Fast and memory-efficient exact attention
BSD 3-Clause "New" or "Revised" License
14.06k stars 1.31k forks source link

question on the block table #1314

Open chakpongchung opened 1 day ago

chakpongchung commented 1 day ago

https://github.com/Dao-AILab/flash-attention/blob/478ee666cccbd1b8f63648633003059a8dc6827d/tests/test_flash_attn.py#L2066

Could you elaborate more on the block table argument here? I am trying to find an example to show how flash_attn_with_kvcache should be used. Specifically, why user needs to care about the logical block/physical block mapping when passing the KV cache since it is updated in place by this function? How should we construct the block table based on the KV shape? I assume the block table shape is dependent on the KV shape only.

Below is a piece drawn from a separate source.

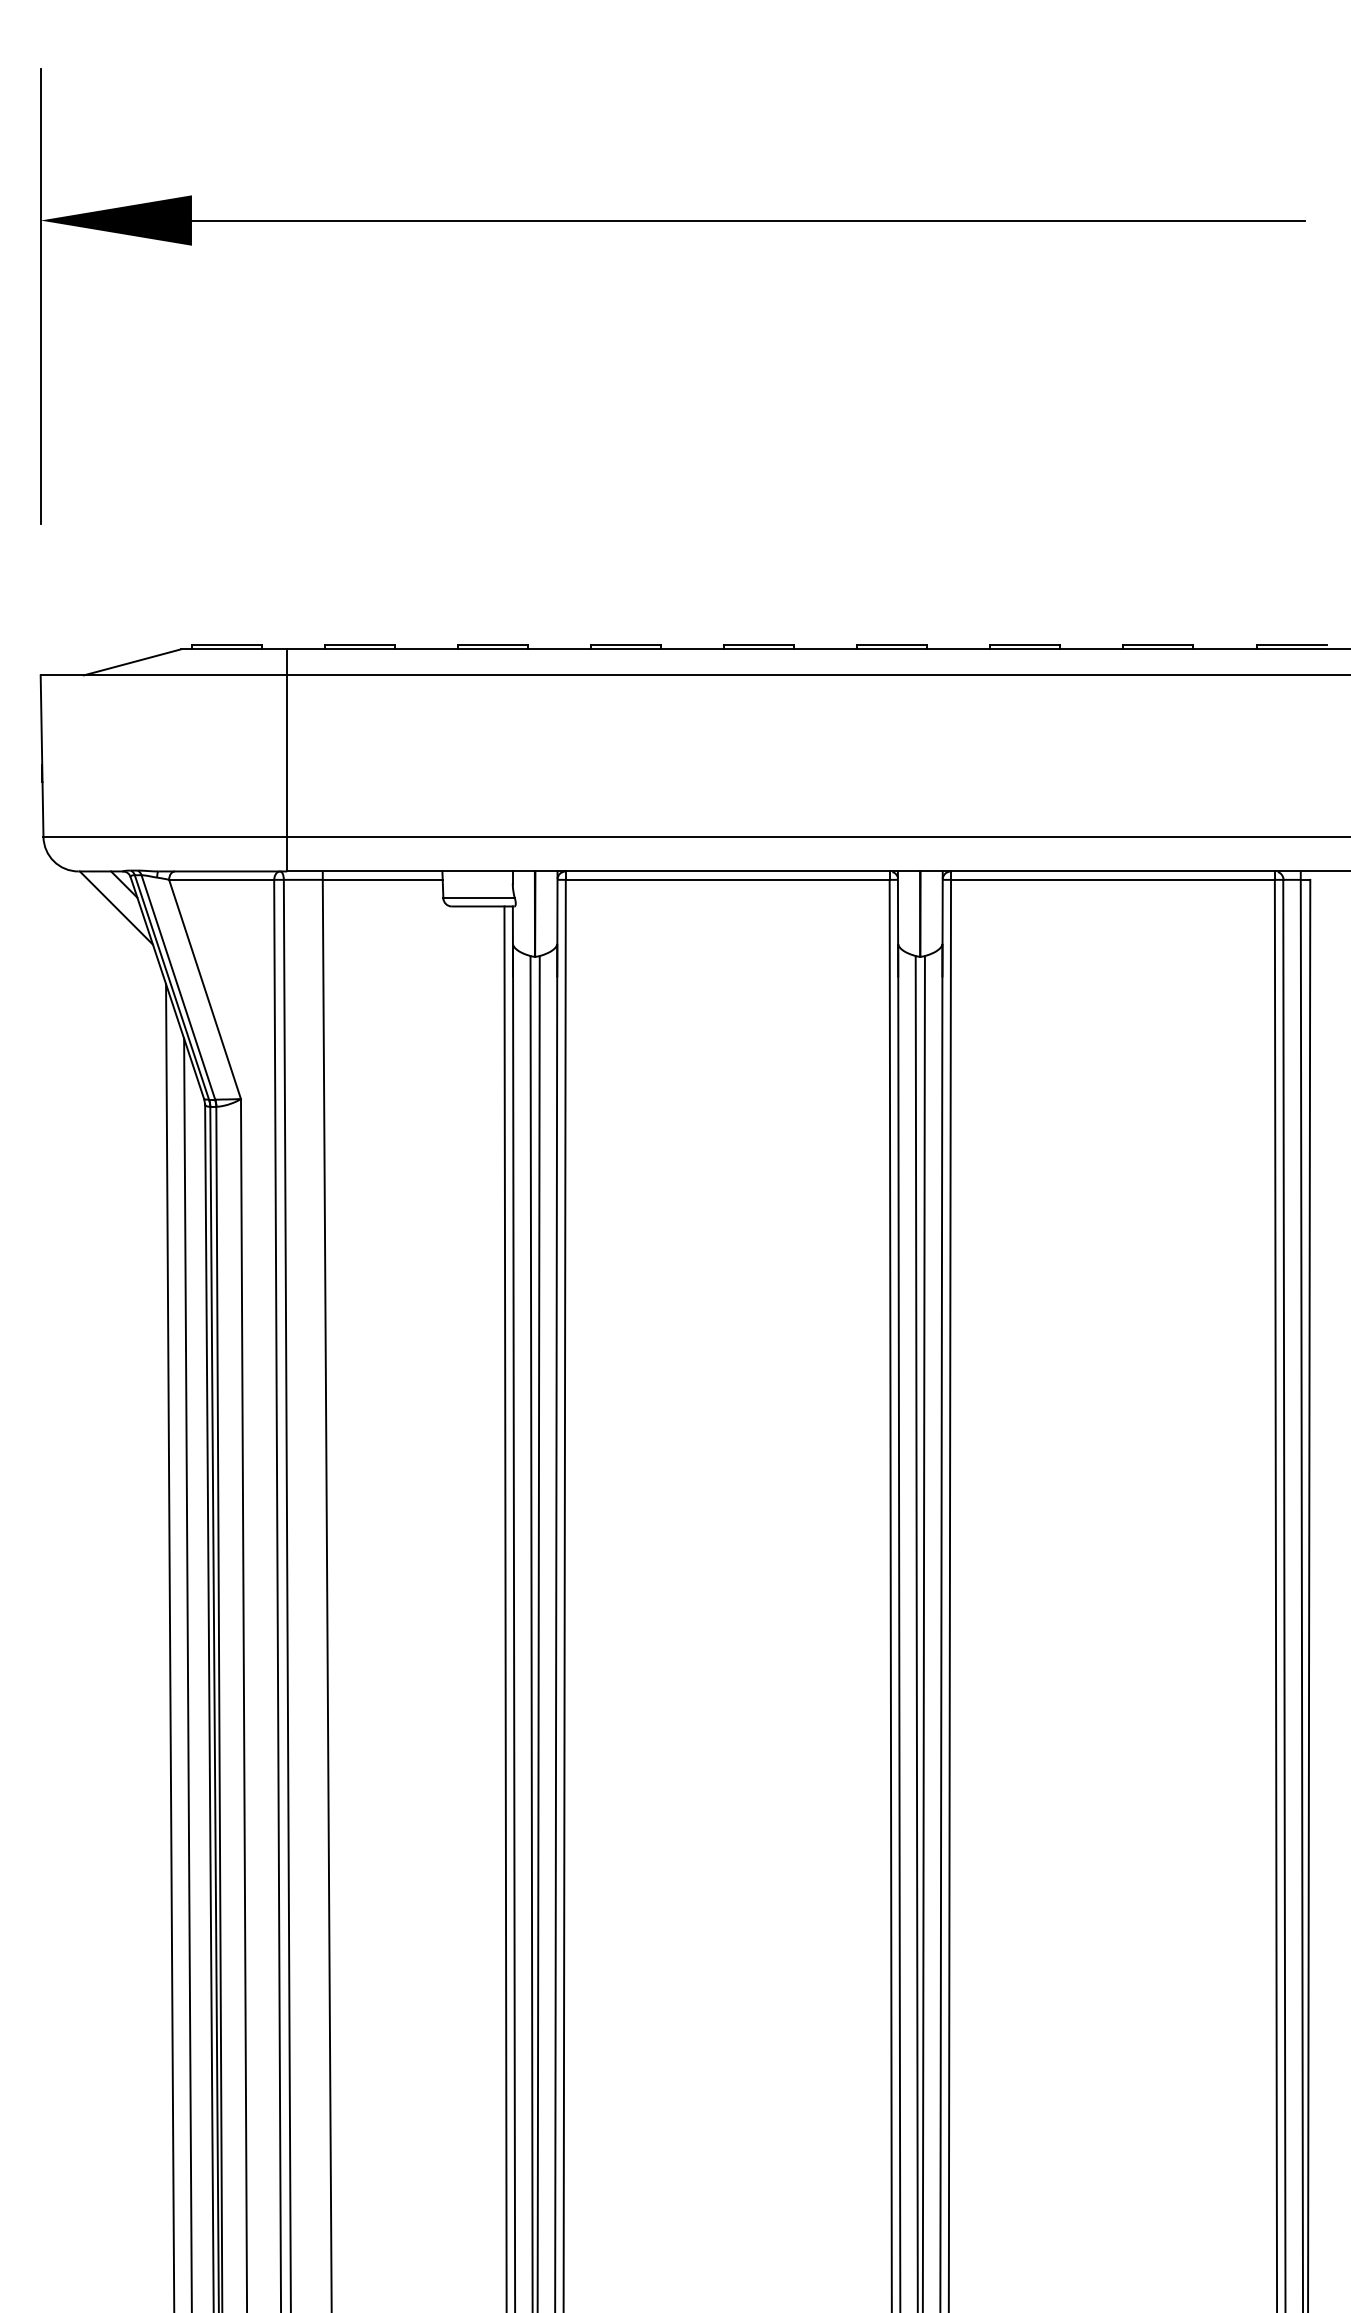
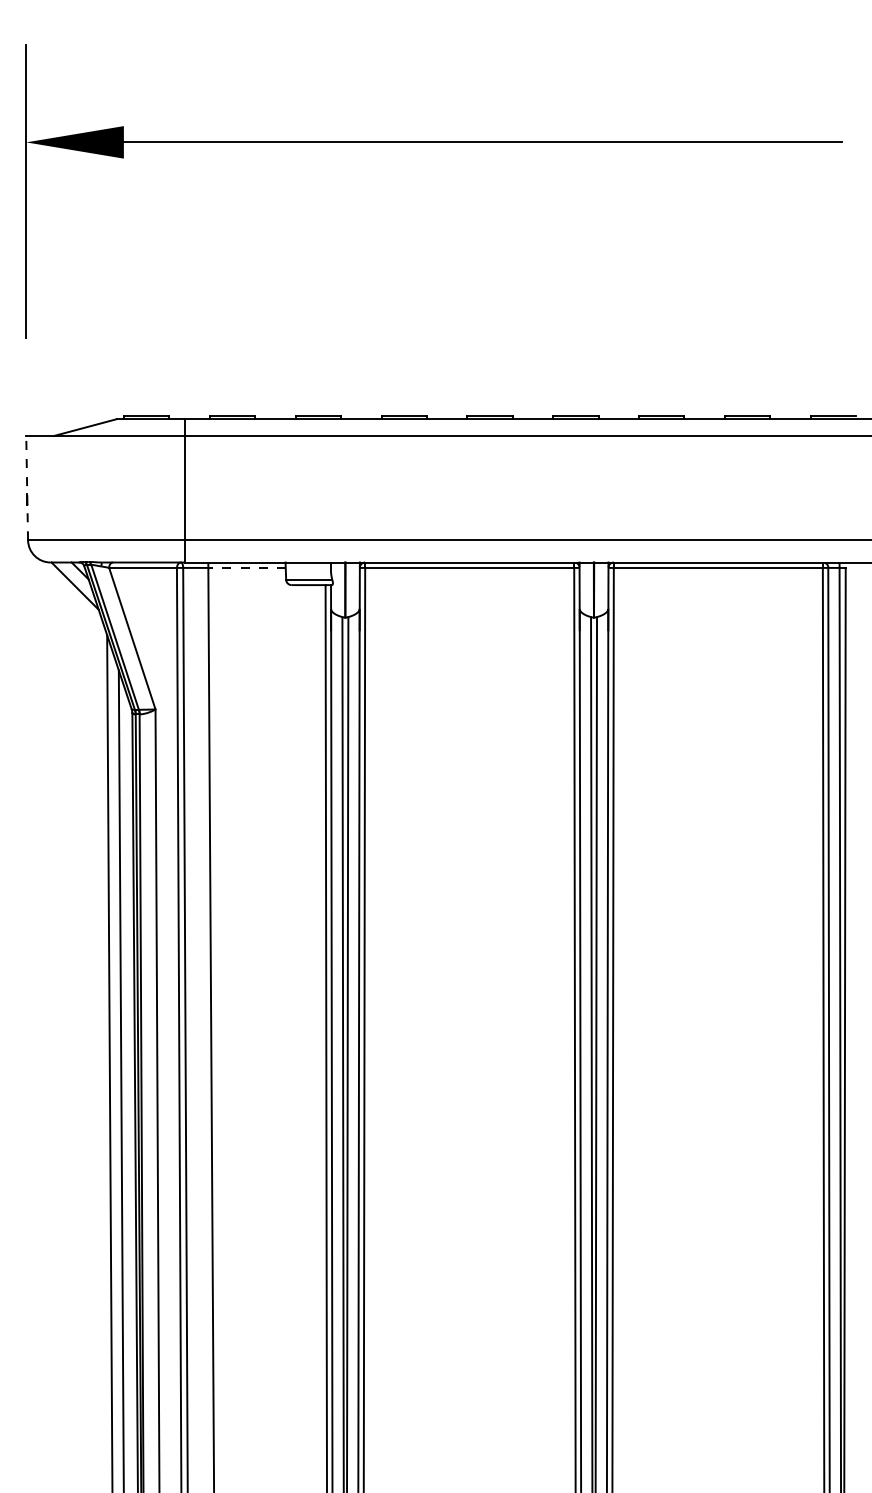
line: (42, 755) -> (27, 487), solid -> dashed
line: (383, 879) -> (247, 567), solid -> dashed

tridao commented 23 hours ago

You can read the function docstring https://github.com/Dao-AILab/flash-attention/blob/478ee666cccbd1b8f63648633003059a8dc6827d/flash_attn/flash_attn_interface.py#L1492

Typically this is used with a cache manager (e.g. in vLLM) that manages when to allocate & free the blocks and construct the block table. Such cache manager is not implemented here since it depends on how you build the inference engine.